Die Atmosphäre des Gasriesen Jupiter ist in permanenter Aufruhr. Jetstreams, Bänder rasender Winde, in verschiedenen Breiten und teilweise entgegengesetzten Richtungen um den Planeten ziehend, bilden ein wechselndes Hell-Dunkelmuster von ziehenden Wolken. Dunkle Flecken markieren regionale Stürme. Einige von ihnen, wie der Große Rote Fleck, scheinen so konstant und an ihrer Stelle festgewachsen, dass sie fast schon zu Markenzeichen und Erkennungsmerkmalen des Jupiter geworden sind.
Sturmexplosionen im Doppelpack
Andere allerdings scheinen unbekannten Gesetzmäßigkeiten und Dynamiken zu folgen. Ende März 2007 beobachteten Astronomen weltweit ein seltenes und faszinierendes Schauspiel in der Atmosphäre des Gasriesen. Zwei extrem starke, helle Stürme bildeten sich plötzlich inmitten der wirbelnden Wolken – genau dort, wo der Jetstream, eine starke atmosphärische Strömung, seine höchsten Geschwindigkeiten von fast 600 Kilometern pro Stunde erreicht. Schon zweimal zuvor, 1975 und 1990, waren solche plötzlichen Sturmeruptionen beobachtet worden. In allen Fällen bewegten sich die Stürme annähernd mit der gleichen Geschwindigkeit und immer entstanden zwei von ihnen zur gleichen Zeit. Warum das so ist, ist bis heute nicht geklärt.
Ein Streifen verschwindet
2010 dann folgte das nächste rätselhafte Ereignis: Plötzlich verfärbte sich ein seit Jahren unverändertes bräunliches Strömungsband nahe dem Jupiter-Äquator strahlend weiß. Gleichzeitig schien sich der Große Rote Fleck, der in der Nähe dieses Wolkenbands liegt, dunkler zu färben. Zwar hatten Raumsonden wie die Pluto-Sonde „New Horizons” oder die Jupitersonde Galileo bereits früher ein zwischenzeitiges Verblassen dieses so genannten South Equatorial Belt beobachtet, ein so eklatanter Wechsel aber war neu – so schien es jedenfalls zunächst.

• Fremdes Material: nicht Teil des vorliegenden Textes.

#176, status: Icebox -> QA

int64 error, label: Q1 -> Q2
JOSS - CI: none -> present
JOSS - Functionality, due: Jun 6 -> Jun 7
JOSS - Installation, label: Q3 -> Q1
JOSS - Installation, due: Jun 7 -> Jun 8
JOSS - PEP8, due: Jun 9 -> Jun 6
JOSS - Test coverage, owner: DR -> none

Um herauszufinden, was es damit auf sich hatte, richteten Astronomen gleich drei Teleskope – von der NASA Infrared Telescope Facility, vom Keck und vom Gemini North Observatorium auf Hawaii – auf das Sturmband. Die verschiedenen Infrarotaufnahmen enthüllten, was im sichtbaren Licht verborgen blieb: Das braune Band war nicht verschwunden, es wurde nur von höher liegenden Schichten aus hellem Ammoniakeis verdeckt.
Wolken aus Amoniak-Eis als Camouflage
„Die Ursache für das ‚Verlieren‘ dieses Sturmbands zwischen den umgebenden weißen Bändern ist, dass die normalerweise hier wehenden trockenen Abwinde, die die Region wolkenfrei halten, einschlafen“, erklärt Glenn Orton, Forscher am Jet Propulsion Laboratory der NASA in Pasadena. Dieser Prozess, das zeigten anschließende Modellsimulationen, wiederholt sich im Durchschnitt alle paar Jahrzehnte und hält dann jeweils ein bis drei Jahre an.
„Eines der Dinge, nach denen wir im Infrarot suchten, waren daher Hinweise darauf, dass sich die Wolkenschicht zu lichten beginnt. Und genau das sahen wir auch.“ An einer Stelle des noch weißen Sturmbandes schimmert inzwischen bereits wieder die dunklere Farbe der tieferliegenden Wolken durch. Auch die dunklere Farbe des Großen Roten Flecks wird sich, so Orton, mit der Rückkehr zu normalen Bedingungen im Wolkenband wieder aufhellen.